*Description of the task*
Pull out each line of the listing below containing the string "that", and copy those lines. Case counts.

*Records shown*
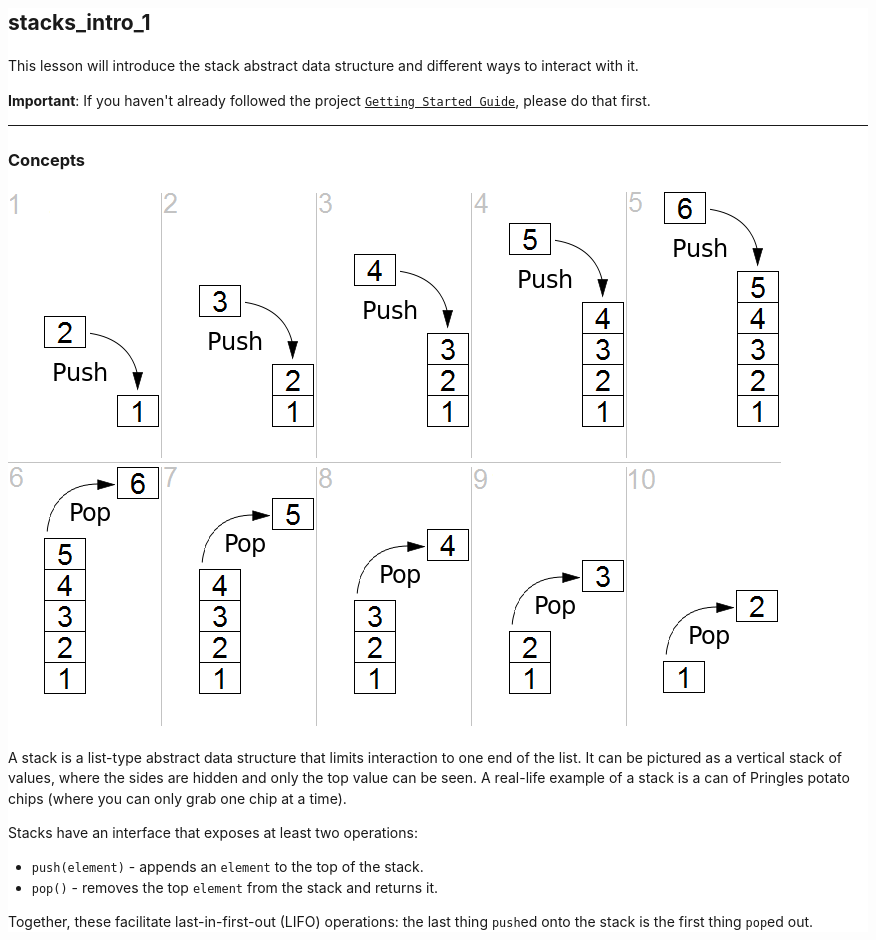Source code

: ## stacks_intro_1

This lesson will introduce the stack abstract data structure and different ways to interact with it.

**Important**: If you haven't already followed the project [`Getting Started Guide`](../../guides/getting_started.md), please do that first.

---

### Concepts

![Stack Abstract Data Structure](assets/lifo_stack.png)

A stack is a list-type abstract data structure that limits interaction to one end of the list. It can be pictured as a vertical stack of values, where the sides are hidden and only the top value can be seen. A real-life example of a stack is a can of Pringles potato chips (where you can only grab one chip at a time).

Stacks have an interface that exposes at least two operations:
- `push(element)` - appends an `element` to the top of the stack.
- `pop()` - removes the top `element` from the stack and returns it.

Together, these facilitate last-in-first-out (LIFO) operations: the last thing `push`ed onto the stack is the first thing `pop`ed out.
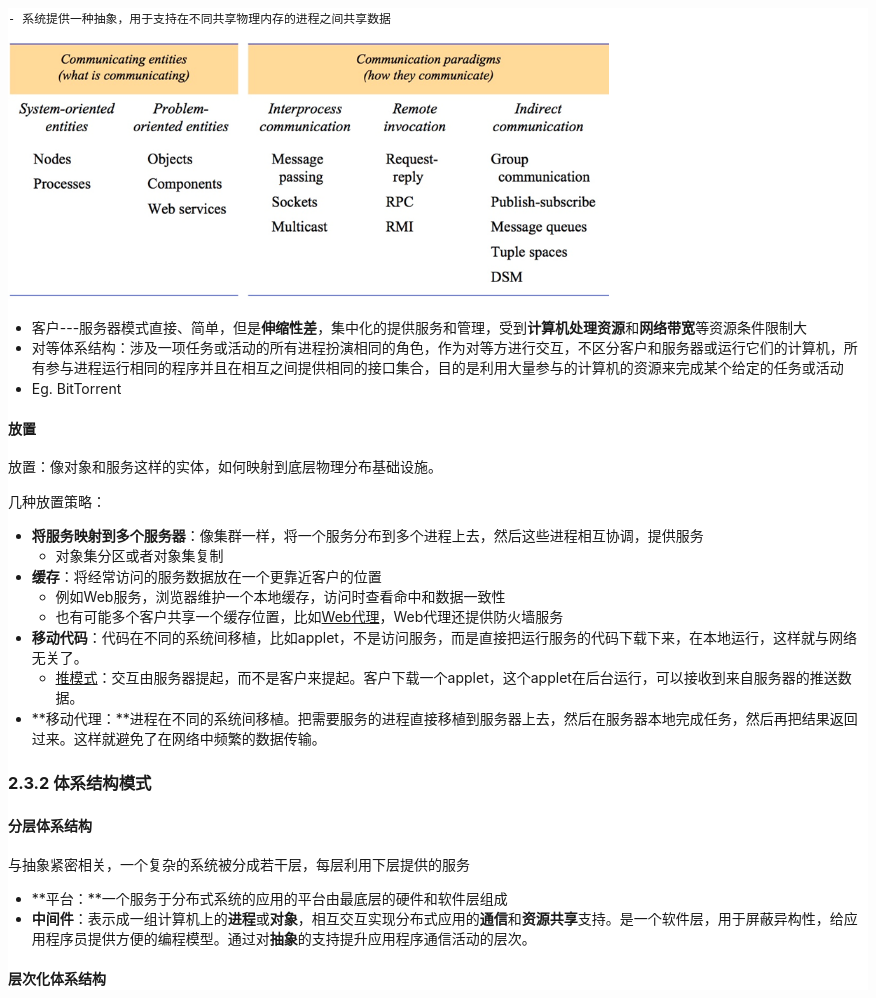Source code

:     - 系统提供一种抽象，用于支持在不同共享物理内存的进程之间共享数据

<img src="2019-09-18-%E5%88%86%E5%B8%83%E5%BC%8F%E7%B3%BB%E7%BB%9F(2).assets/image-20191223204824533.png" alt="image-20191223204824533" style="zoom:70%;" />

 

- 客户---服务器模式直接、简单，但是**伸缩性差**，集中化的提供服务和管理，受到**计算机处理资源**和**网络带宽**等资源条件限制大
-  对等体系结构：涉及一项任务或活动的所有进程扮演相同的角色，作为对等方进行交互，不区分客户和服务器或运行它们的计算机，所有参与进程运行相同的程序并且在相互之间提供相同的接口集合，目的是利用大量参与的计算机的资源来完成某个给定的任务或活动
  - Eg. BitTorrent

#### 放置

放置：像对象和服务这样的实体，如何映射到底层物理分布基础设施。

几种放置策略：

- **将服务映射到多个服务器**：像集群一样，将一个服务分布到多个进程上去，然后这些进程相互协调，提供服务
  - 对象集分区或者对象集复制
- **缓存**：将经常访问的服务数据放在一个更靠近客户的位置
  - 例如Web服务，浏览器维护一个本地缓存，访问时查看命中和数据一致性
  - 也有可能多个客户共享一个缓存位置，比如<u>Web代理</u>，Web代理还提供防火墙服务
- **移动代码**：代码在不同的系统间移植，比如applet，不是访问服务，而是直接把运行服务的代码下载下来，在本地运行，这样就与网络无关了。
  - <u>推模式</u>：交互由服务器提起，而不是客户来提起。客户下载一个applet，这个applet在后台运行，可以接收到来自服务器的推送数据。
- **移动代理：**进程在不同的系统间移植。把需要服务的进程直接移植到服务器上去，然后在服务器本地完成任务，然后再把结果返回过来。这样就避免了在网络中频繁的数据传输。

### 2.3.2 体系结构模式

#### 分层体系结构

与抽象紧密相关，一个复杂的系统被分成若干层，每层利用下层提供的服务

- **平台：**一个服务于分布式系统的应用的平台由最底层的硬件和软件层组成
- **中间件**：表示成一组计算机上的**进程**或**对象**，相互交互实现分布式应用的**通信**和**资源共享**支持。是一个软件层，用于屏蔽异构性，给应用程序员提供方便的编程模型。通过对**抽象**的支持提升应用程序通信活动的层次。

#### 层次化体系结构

*Output*
**Important**: If you haven't already followed the project [`Getting Started Guide`](../../guides/getting_started.md), please do that first.
A stack is a list-type abstract data structure that limits interaction to one end of the list. It can be pictured as a vertical stack of values, where the sides are hidden and only the top value can be seen. A real-life example of a stack is a can of Pringles potato chips (where you can only grab one chip at a time).
Stacks have an interface that exposes at least two operations:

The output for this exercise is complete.